» **EXERCISE DETAILS**: Reproduce the records below exactly, leaving out any pictures.
Top of RECORDS SUPPLIED
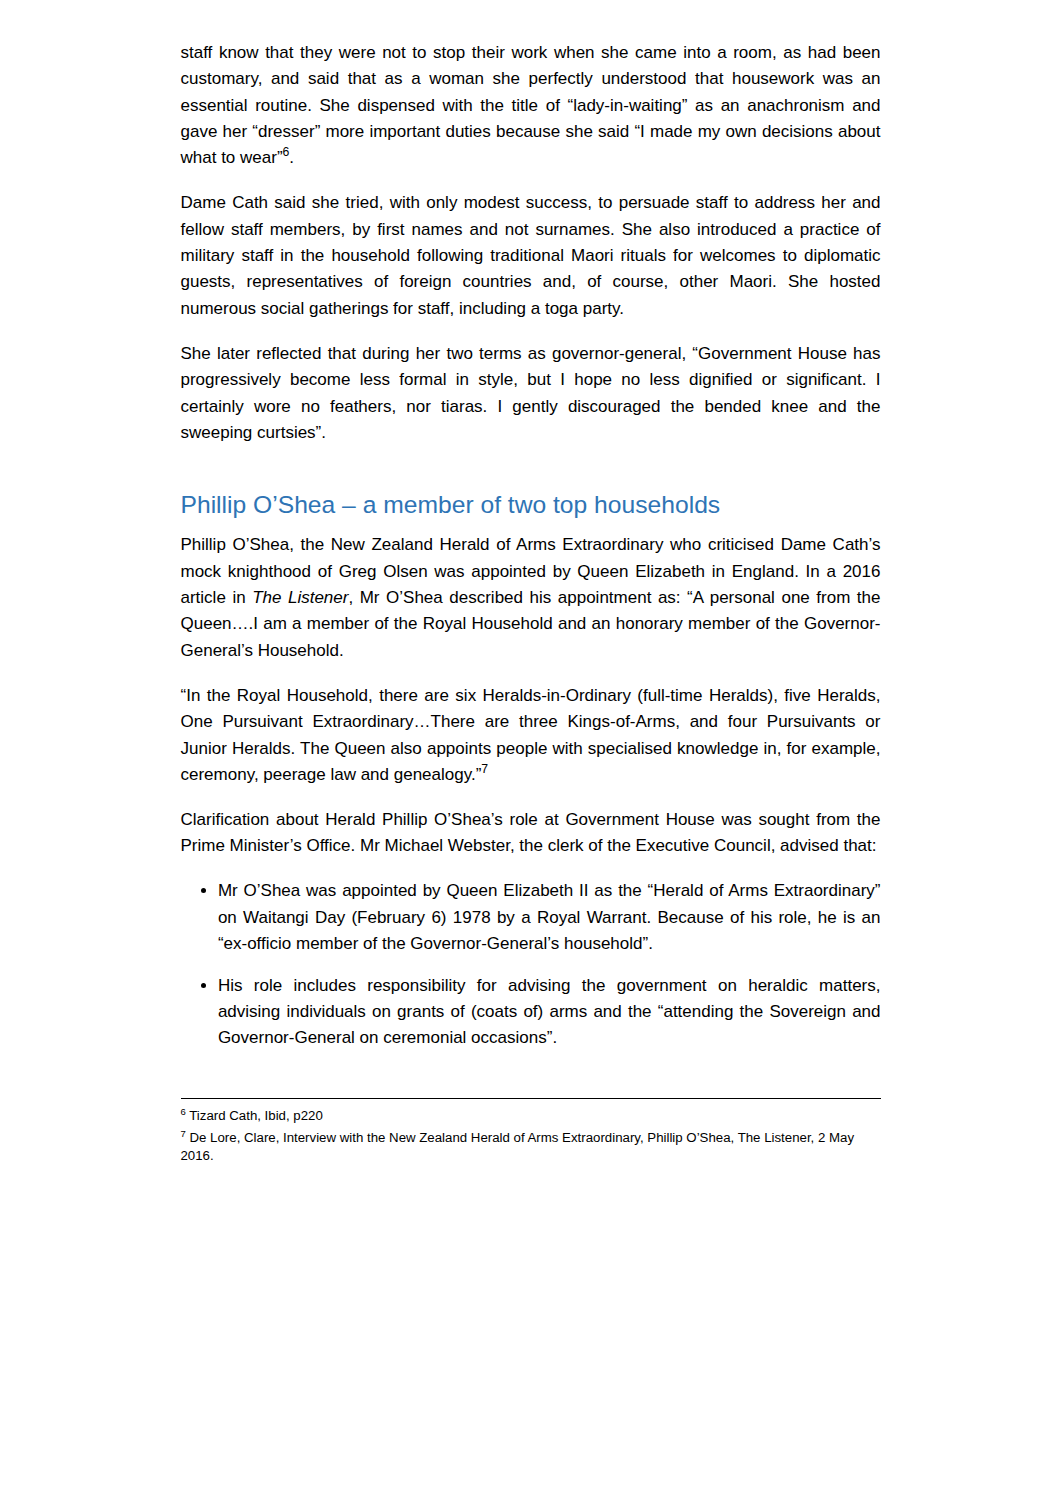staff know that they were not to stop their work when she came into a room, as had been customary, and said that as a woman she perfectly understood that housework was an essential routine. She dispensed with the title of “lady-in-waiting” as an anachronism and gave her “dresser” more important duties because she said “I made my own decisions about what to wear”6.
Dame Cath said she tried, with only modest success, to persuade staff to address her and fellow staff members, by first names and not surnames. She also introduced a practice of military staff in the household following traditional Maori rituals for welcomes to diplomatic guests, representatives of foreign countries and, of course, other Maori. She hosted numerous social gatherings for staff, including a toga party.
She later reflected that during her two terms as governor-general, “Government House has progressively become less formal in style, but I hope no less dignified or significant. I certainly wore no feathers, nor tiaras. I gently discouraged the bended knee and the sweeping curtsies”.
Phillip O’Shea – a member of two top households
Phillip O’Shea, the New Zealand Herald of Arms Extraordinary who criticised Dame Cath’s mock knighthood of Greg Olsen was appointed by Queen Elizabeth in England. In a 2016 article in The Listener, Mr O’Shea described his appointment as: “A personal one from the Queen….I am a member of the Royal Household and an honorary member of the Governor-General’s Household.
“In the Royal Household, there are six Heralds-in-Ordinary (full-time Heralds), five Heralds, One Pursuivant Extraordinary…There are three Kings-of-Arms, and four Pursuivants or Junior Heralds. The Queen also appoints people with specialised knowledge in, for example, ceremony, peerage law and genealogy.”7
Clarification about Herald Phillip O’Shea’s role at Government House was sought from the Prime Minister’s Office. Mr Michael Webster, the clerk of the Executive Council, advised that:
Mr O’Shea was appointed by Queen Elizabeth II as the “Herald of Arms Extraordinary” on Waitangi Day (February 6) 1978 by a Royal Warrant. Because of his role, he is an “ex-officio member of the Governor-General’s household”.
His role includes responsibility for advising the government on heraldic matters, advising individuals on grants of (coats of) arms and the “attending the Sovereign and Governor-General on ceremonial occasions”.
6 Tizard Cath, Ibid, p220
7 De Lore, Clare, Interview with the New Zealand Herald of Arms Extraordinary, Phillip O’Shea, The Listener, 2 May 2016.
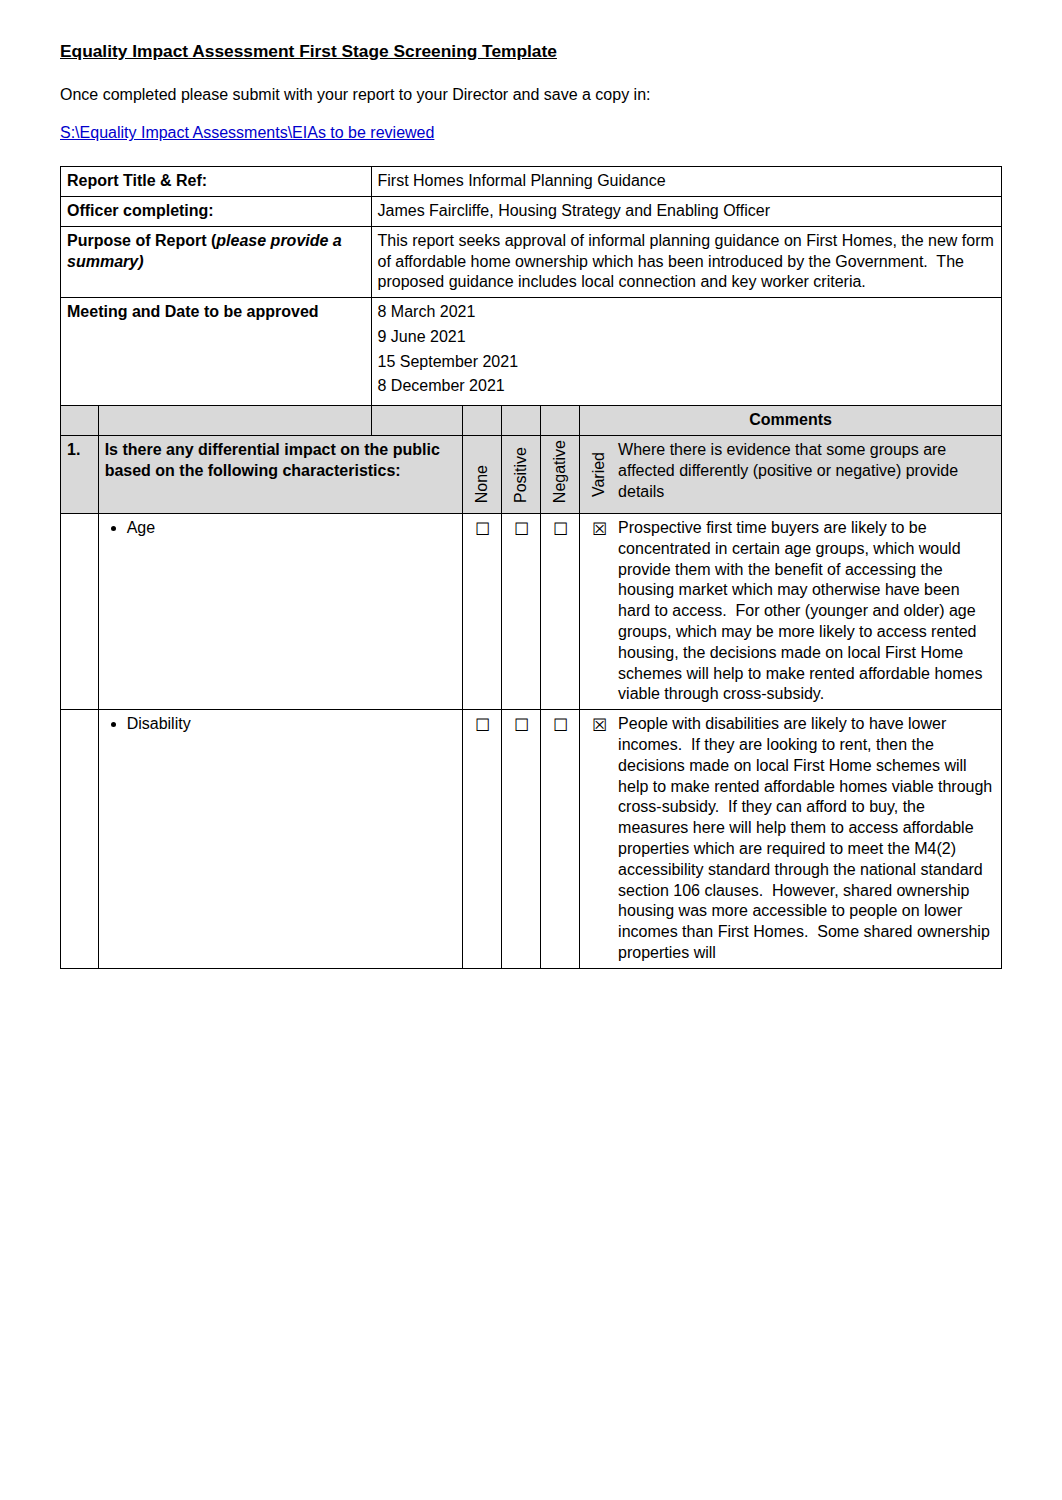Equality Impact Assessment First Stage Screening Template
Once completed please submit with your report to your Director and save a copy in:
S:\Equality Impact Assessments\EIAs to be reviewed
| Report Title & Ref: | First Homes Informal Planning Guidance |
| Officer completing: | James Faircliffe, Housing Strategy and Enabling Officer |
| Purpose of Report ( please provide a summary) | This report seeks approval of informal planning guidance on First Homes, the new form of affordable home ownership which has been introduced by the Government. The proposed guidance includes local connection and key worker criteria. |
| Meeting and Date to be approved | 8 March 2021 9 June 2021 15 September 2021 8 December 2021 |
| | | | | | | Comments |
| 1. | Is there any differential impact on the public based on the following characteristics: | None | Positive | Negative | / Varied / Where there is evidence that some groups are affected differently (positive or negative) provide details / |
| | Age | ☐ | ☐ | ☐ | / ☒ / Prospective first time buyers are likely to be concentrated in certain age groups, which would provide them with the benefit of accessing the housing market which may otherwise have been hard to access. For other (younger and older) age groups, which may be more likely to access rented housing, the decisions made on local First Home schemes will help to make rented affordable homes viable through cross-subsidy. / |
| | Disability | ☐ | ☐ | ☐ | / ☒ / People with disabilities are likely to have lower incomes. If they are looking to rent, then the decisions made on local First Home schemes will help to make rented affordable homes viable through cross-subsidy. If they can afford to buy, the measures here will help them to access affordable properties which are required to meet the M4(2) accessibility standard through the national standard section 106 clauses. However, shared ownership housing was more accessible to people on lower incomes than First Homes. Some shared ownership properties will / |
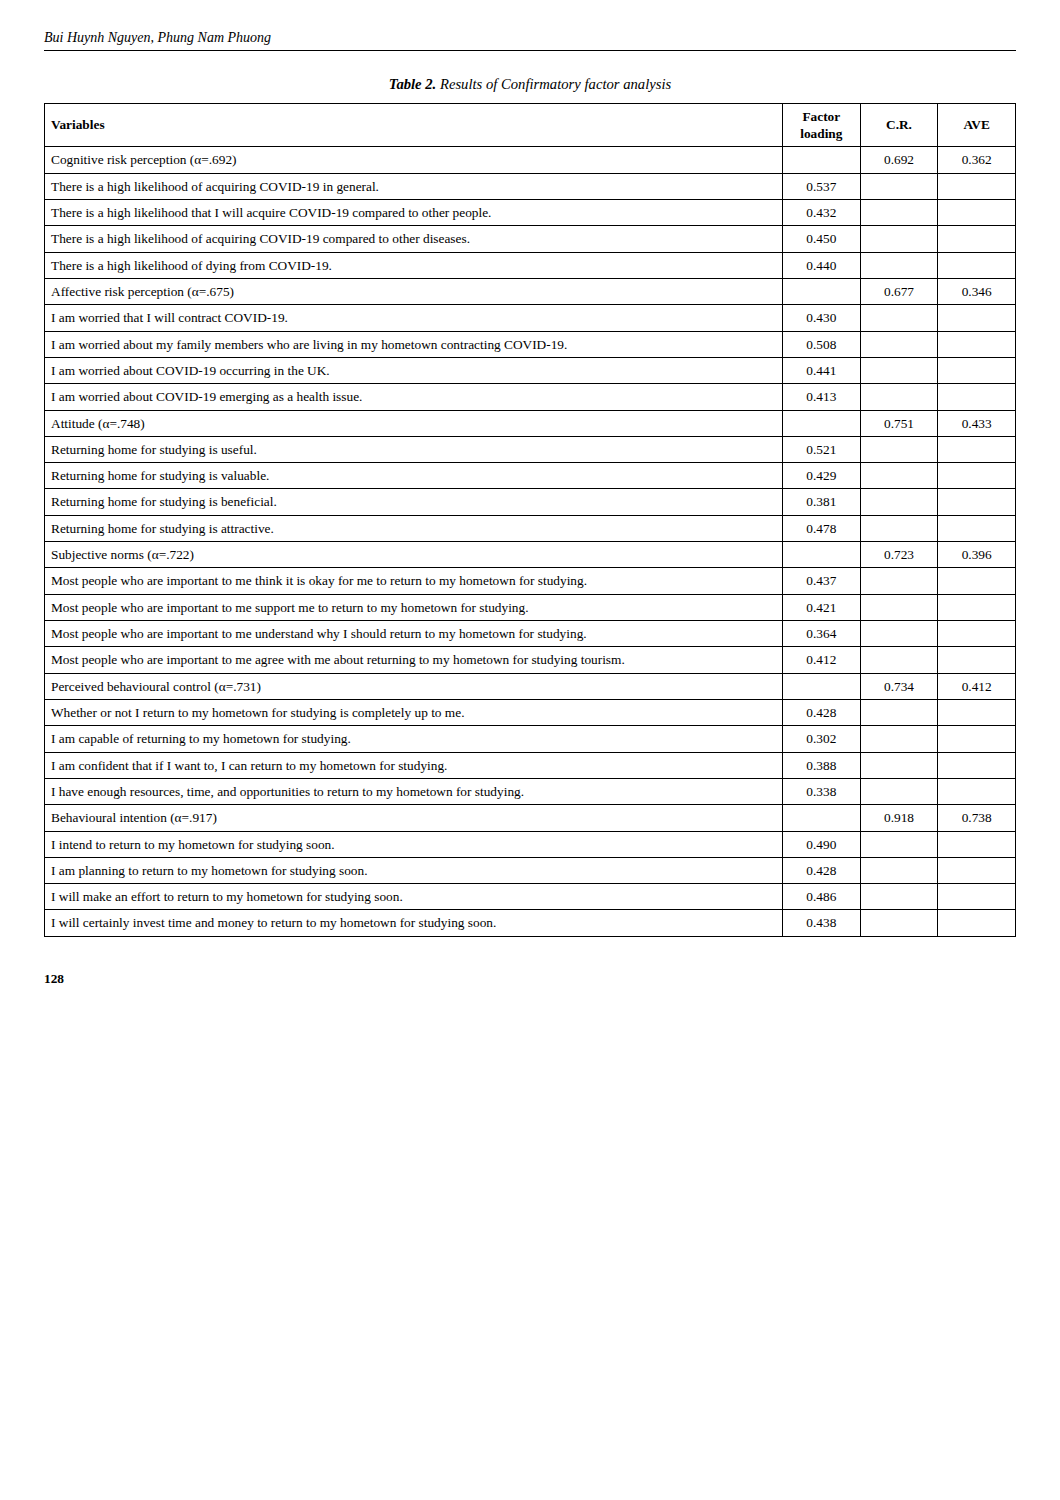Bui Huynh Nguyen, Phung Nam Phuong
Table 2. Results of Confirmatory factor analysis
| Variables | Factor loading | C.R. | AVE |
| --- | --- | --- | --- |
| Cognitive risk perception (α=.692) | | 0.692 | 0.362 |
| There is a high likelihood of acquiring COVID-19 in general. | 0.537 | | |
| There is a high likelihood that I will acquire COVID-19 compared to other people. | 0.432 | | |
| There is a high likelihood of acquiring COVID-19 compared to other diseases. | 0.450 | | |
| There is a high likelihood of dying from COVID-19. | 0.440 | | |
| Affective risk perception (α=.675) | | 0.677 | 0.346 |
| I am worried that I will contract COVID-19. | 0.430 | | |
| I am worried about my family members who are living in my hometown contracting COVID-19. | 0.508 | | |
| I am worried about COVID-19 occurring in the UK. | 0.441 | | |
| I am worried about COVID-19 emerging as a health issue. | 0.413 | | |
| Attitude (α=.748) | | 0.751 | 0.433 |
| Returning home for studying is useful. | 0.521 | | |
| Returning home for studying is valuable. | 0.429 | | |
| Returning home for studying is beneficial. | 0.381 | | |
| Returning home for studying is attractive. | 0.478 | | |
| Subjective norms (α=.722) | | 0.723 | 0.396 |
| Most people who are important to me think it is okay for me to return to my hometown for studying. | 0.437 | | |
| Most people who are important to me support me to return to my hometown for studying. | 0.421 | | |
| Most people who are important to me understand why I should return to my hometown for studying. | 0.364 | | |
| Most people who are important to me agree with me about returning to my hometown for studying tourism. | 0.412 | | |
| Perceived behavioural control (α=.731) | | 0.734 | 0.412 |
| Whether or not I return to my hometown for studying is completely up to me. | 0.428 | | |
| I am capable of returning to my hometown for studying. | 0.302 | | |
| I am confident that if I want to, I can return to my hometown for studying. | 0.388 | | |
| I have enough resources, time, and opportunities to return to my hometown for studying. | 0.338 | | |
| Behavioural intention (α=.917) | | 0.918 | 0.738 |
| I intend to return to my hometown for studying soon. | 0.490 | | |
| I am planning to return to my hometown for studying soon. | 0.428 | | |
| I will make an effort to return to my hometown for studying soon. | 0.486 | | |
| I will certainly invest time and money to return to my hometown for studying soon. | 0.438 | | |
128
Bottom of RECORDS SUPPLIED
» **OUTPUT FOR THIS TASK**:
staff know that they were not to stop their work when she came into a room, as had been customary, and said that as a woman she perfectly understood that housework was an essential routine. She dispensed with the title of “lady-in-waiting” as an anachronism and gave her “dresser” more important duties because she said “I made my own decisions about what to wear”6.
Dame Cath said she tried, with only modest success, to persuade staff to address her and fellow staff members, by first names and not surnames. She also introduced a practice of military staff in the household following traditional Maori rituals for welcomes to diplomatic guests, representatives of foreign countries and, of course, other Maori. She hosted numerous social gatherings for staff, including a toga party.
She later reflected that during her two terms as governor-general, “Government House has progressively become less formal in style, but I hope no less dignified or significant. I certainly wore no feathers, nor tiaras. I gently discouraged the bended knee and the sweeping curtsies”.
Phillip O’Shea – a member of two top households
Phillip O’Shea, the New Zealand Herald of Arms Extraordinary who criticised Dame Cath’s mock knighthood of Greg Olsen was appointed by Queen Elizabeth in England. In a 2016 article in The Listener, Mr O’Shea described his appointment as: “A personal one from the Queen….I am a member of the Royal Household and an honorary member of the Governor-General’s Household.
“In the Royal Household, there are six Heralds-in-Ordinary (full-time Heralds), five Heralds, One Pursuivant Extraordinary…There are three Kings-of-Arms, and four Pursuivants or Junior Heralds. The Queen also appoints people with specialised knowledge in, for example, ceremony, peerage law and genealogy.”7
Clarification about Herald Phillip O’Shea’s role at Government House was sought from the Prime Minister’s Office. Mr Michael Webster, the clerk of the Executive Council, advised that:
Mr O’Shea was appointed by Queen Elizabeth II as the “Herald of Arms Extraordinary” on Waitangi Day (February 6) 1978 by a Royal Warrant. Because of his role, he is an “ex-officio member of the Governor-General’s household”.
His role includes responsibility for advising the government on heraldic matters, advising individuals on grants of (coats of) arms and the “attending the Sovereign and Governor-General on ceremonial occasions”.
6 Tizard Cath, Ibid, p220
7 De Lore, Clare, Interview with the New Zealand Herald of Arms Extraordinary, Phillip O’Shea, The Listener, 2 May 2016.
Equality Impact Assessment First Stage Screening Template
Once completed please submit with your report to your Director and save a copy in:
S:\Equality Impact Assessments\EIAs to be reviewed
| Report Title & Ref: | First Homes Informal Planning Guidance |
| Officer completing: | James Faircliffe, Housing Strategy and Enabling Officer |
| Purpose of Report ( please provide a summary) | This report seeks approval of informal planning guidance on First Homes, the new form of affordable home ownership which has been introduced by the Government. The proposed guidance includes local connection and key worker criteria. |
| Meeting and Date to be approved | 8 March 2021 9 June 2021 15 September 2021 8 December 2021 |
| | | | | | | Comments |
| 1. | Is there any differential impact on the public based on the following characteristics: | None | Positive | Negative | / Varied / Where there is evidence that some groups are affected differently (positive or negative) provide details / |
| | Age | ☐ | ☐ | ☐ | / ☒ / Prospective first time buyers are likely to be concentrated in certain age groups, which would provide them with the benefit of accessing the housing market which may otherwise have been hard to access. For other (younger and older) age groups, which may be more likely to access rented housing, the decisions made on local First Home schemes will help to make rented affordable homes viable through cross-subsidy. / |
| | Disability | ☐ | ☐ | ☐ | / ☒ / People with disabilities are likely to have lower incomes. If they are looking to rent, then the decisions made on local First Home schemes will help to make rented affordable homes viable through cross-subsidy. If they can afford to buy, the measures here will help them to access affordable properties which are required to meet the M4(2) accessibility standard through the national standard section 106 clauses. However, shared ownership housing was more accessible to people on lower incomes than First Homes. Some shared ownership properties will / |
Bui Huynh Nguyen, Phung Nam Phuong
Table 2. Results of Confirmatory factor analysis
| Variables | Factor loading | C.R. | AVE |
| --- | --- | --- | --- |
| Cognitive risk perception (α=.692) | | 0.692 | 0.362 |
| There is a high likelihood of acquiring COVID-19 in general. | 0.537 | | |
| There is a high likelihood that I will acquire COVID-19 compared to other people. | 0.432 | | |
| There is a high likelihood of acquiring COVID-19 compared to other diseases. | 0.450 | | |
| There is a high likelihood of dying from COVID-19. | 0.440 | | |
| Affective risk perception (α=.675) | | 0.677 | 0.346 |
| I am worried that I will contract COVID-19. | 0.430 | | |
| I am worried about my family members who are living in my hometown contracting COVID-19. | 0.508 | | |
| I am worried about COVID-19 occurring in the UK. | 0.441 | | |
| I am worried about COVID-19 emerging as a health issue. | 0.413 | | |
| Attitude (α=.748) | | 0.751 | 0.433 |
| Returning home for studying is useful. | 0.521 | | |
| Returning home for studying is valuable. | 0.429 | | |
| Returning home for studying is beneficial. | 0.381 | | |
| Returning home for studying is attractive. | 0.478 | | |
| Subjective norms (α=.722) | | 0.723 | 0.396 |
| Most people who are important to me think it is okay for me to return to my hometown for studying. | 0.437 | | |
| Most people who are important to me support me to return to my hometown for studying. | 0.421 | | |
| Most people who are important to me understand why I should return to my hometown for studying. | 0.364 | | |
| Most people who are important to me agree with me about returning to my hometown for studying tourism. | 0.412 | | |
| Perceived behavioural control (α=.731) | | 0.734 | 0.412 |
| Whether or not I return to my hometown for studying is completely up to me. | 0.428 | | |
| I am capable of returning to my hometown for studying. | 0.302 | | |
| I am confident that if I want to, I can return to my hometown for studying. | 0.388 | | |
| I have enough resources, time, and opportunities to return to my hometown for studying. | 0.338 | | |
| Behavioural intention (α=.917) | | 0.918 | 0.738 |
| I intend to return to my hometown for studying soon. | 0.490 | | |
| I am planning to return to my hometown for studying soon. | 0.428 | | |
| I will make an effort to return to my hometown for studying soon. | 0.486 | | |
| I will certainly invest time and money to return to my hometown for studying soon. | 0.438 | | |
128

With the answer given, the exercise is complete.